Since foreign individuals or businesses may acquire real estate in Estonia with the same ease as Estonian nationals, the country offers excellent investment prospects. When it comes to international companies looking to buy real estate in Estonia, there aren’t many limitations. The four Estonian islands of Saaremaa, Hiiumaa, Vormsi, and Muhu are off-limits to foreign investors and residents of countries outside the European Union, including Indian nationals. They also prohibit the acquisition of land parcels larger than 10 hectares for farming or forestry.
Pre-purchase steps
Verifying the owner and the desired property is the most crucial stage in buying real estate in Estonia. It is suggested that the buyer confirm if the property is listed in the Estonian Land Register. Real estate that is not included in the Land Register is regarded as moveable property under Estonian law. Additionally, any encumbrances on the property, including mortgages, must be investigated. The purchaser is also urged to check with the authorities to see whether the owner owes any debts or outstanding bills. The following are some things that can be checked when buying an apartment in Estonia:
- whether the seller is the apartment’s owner
- if the unit is in a registered residential building
- the energy performance certificate for the house
- whether the apartment complex has an apartment association
- a verification to make sure that the apartment has no occupants
The buy and selling agreement
It is common practice for the buyer and seller to reach an agreement on the terms of a reservation following the inspection of the property that is going to be acquired. The reservation agreement gives the buyer priority over other potential purchasers of the same property, but it does not require any of the parties to sell or buy the property. If the parties are unable to come to a definitive agreement right away, a pre-purchase contract may be signed in the presence of a public notary. By taking this step, the buyer ensures that the Estonian property will be transferred into his or her possession once the final purchase agreement has been signed. In the pre-purchase agreement, it is common practice to include information on the terms of the sale, the price of the property, and whether or not a deposit has been paid. A deposit equal to 10–20 percent of the full price of the property is typically required before the execution of a pre-purchase contract. To finalize the purchase of the Estonian property, the purchase contract needs to be signed. During the signing of the agreement, there must be a public notary public present.

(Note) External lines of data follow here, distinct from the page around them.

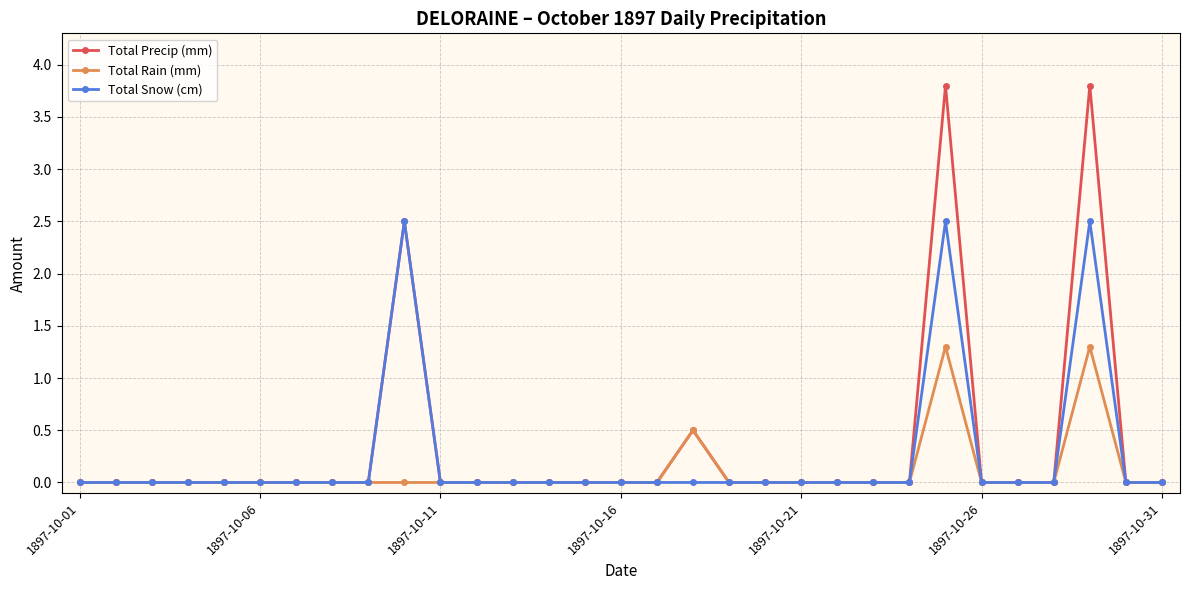

True or false: Total Rain (mm) has more than 1 points higher than both neighbors.

True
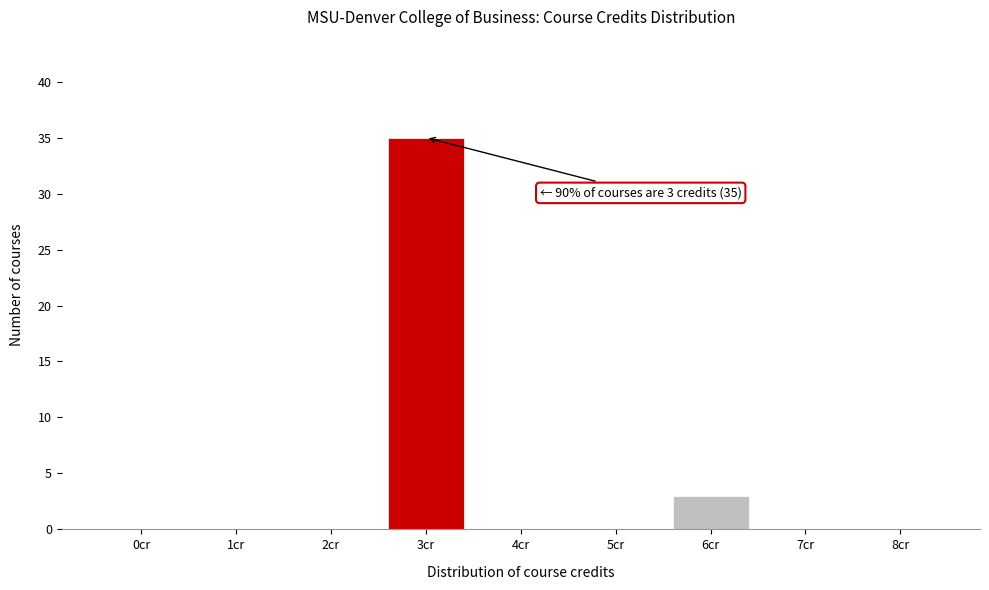

Reading right to left, extract all data points from this chart.

8cr=0	7cr=0	6cr=3	5cr=0	4cr=0	3cr=35	2cr=0	1cr=0	0cr=0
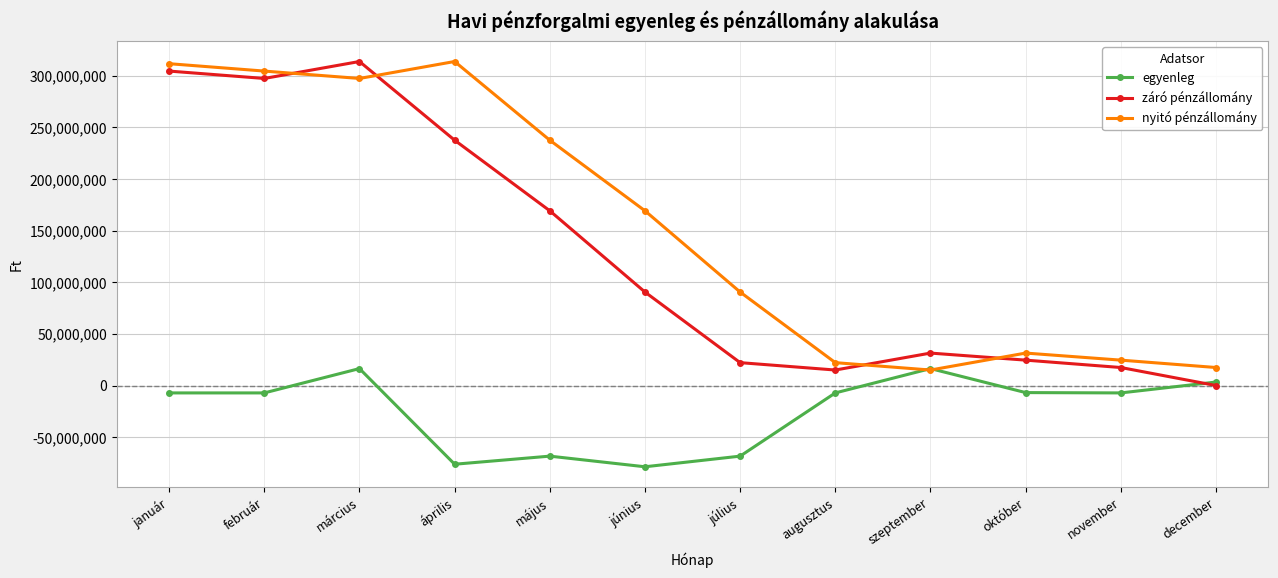

What is the smallest value displayed?

-78695847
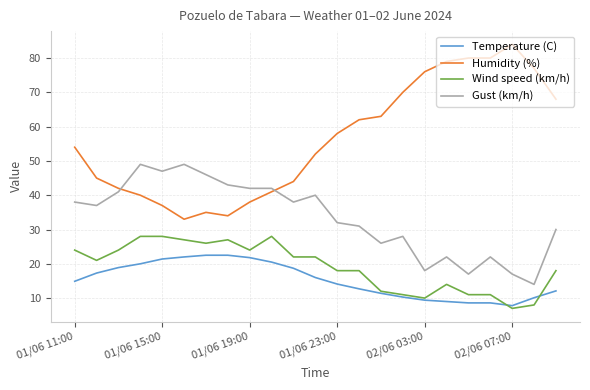

Which series has the largest total across all categories?

Humidity (%)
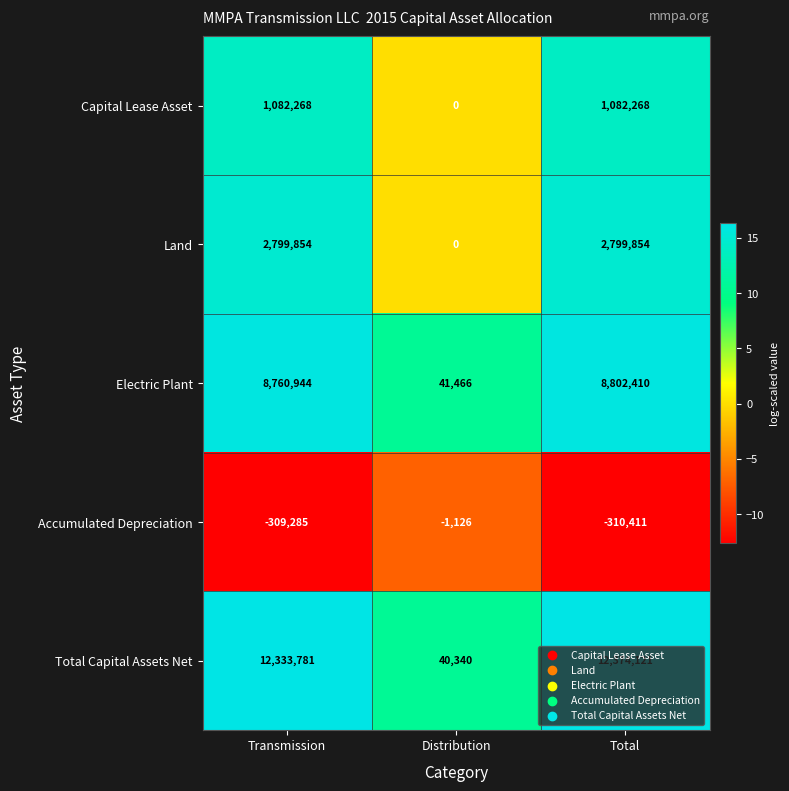

At Total, list the series in order from smallest to largest.

Accumulated Depreciation, Capital Lease Asset, Land, Electric Plant, Total Capital Assets Net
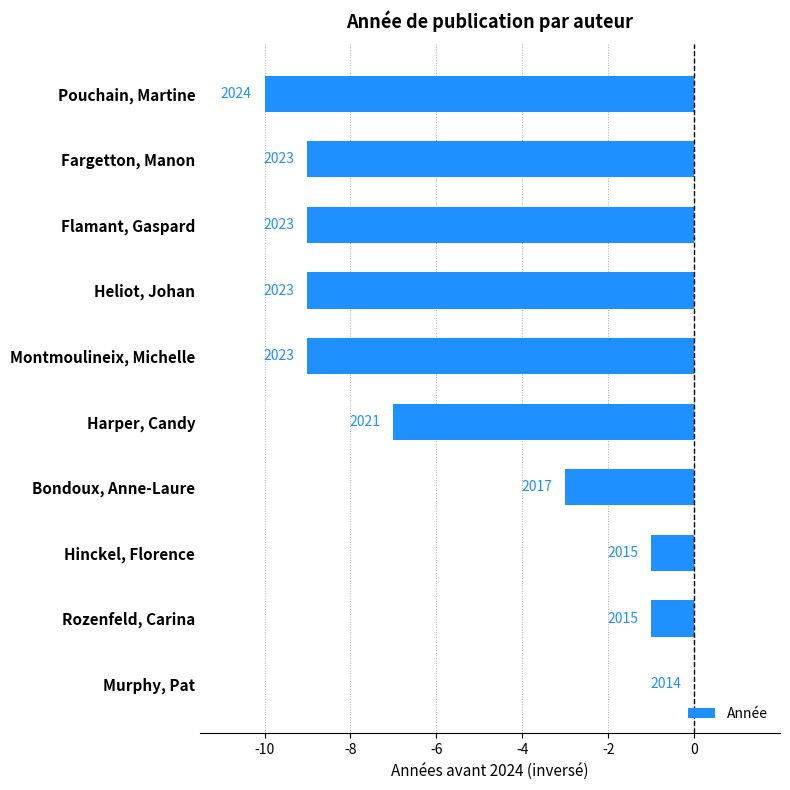

How many values exceed -7?

4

Property registration with the Estonian Land Register
The Transfer of the Ownership of the Real Estate is prepared by the notary and signed by both parties when payment has been received. The buyer then pays stamp duty (between 0.3% and 0.5%), and the notary then requests that the transfer of ownership be recorded with the Land Register. Property deeds are absent from Estonia. The transaction is complete, and the purchasers take ownership of the property when the Land Register has received payment of the registration cost. The Official State Gazette will instantly publish the transfer. The value of the land plot that the property is constructed on will determine the amount of real estate property tax that will be assessed, which may be anywhere between 0.1% and 2.5%.
Notary Fees
For properties with values up to $639,117, notary fees are based on a table of fixed costs. Notary fees feature a progressive fixed charge for larger values in addition to a sliding rate for each excess. Additionally, a 20% VAT is applied to the notary costs.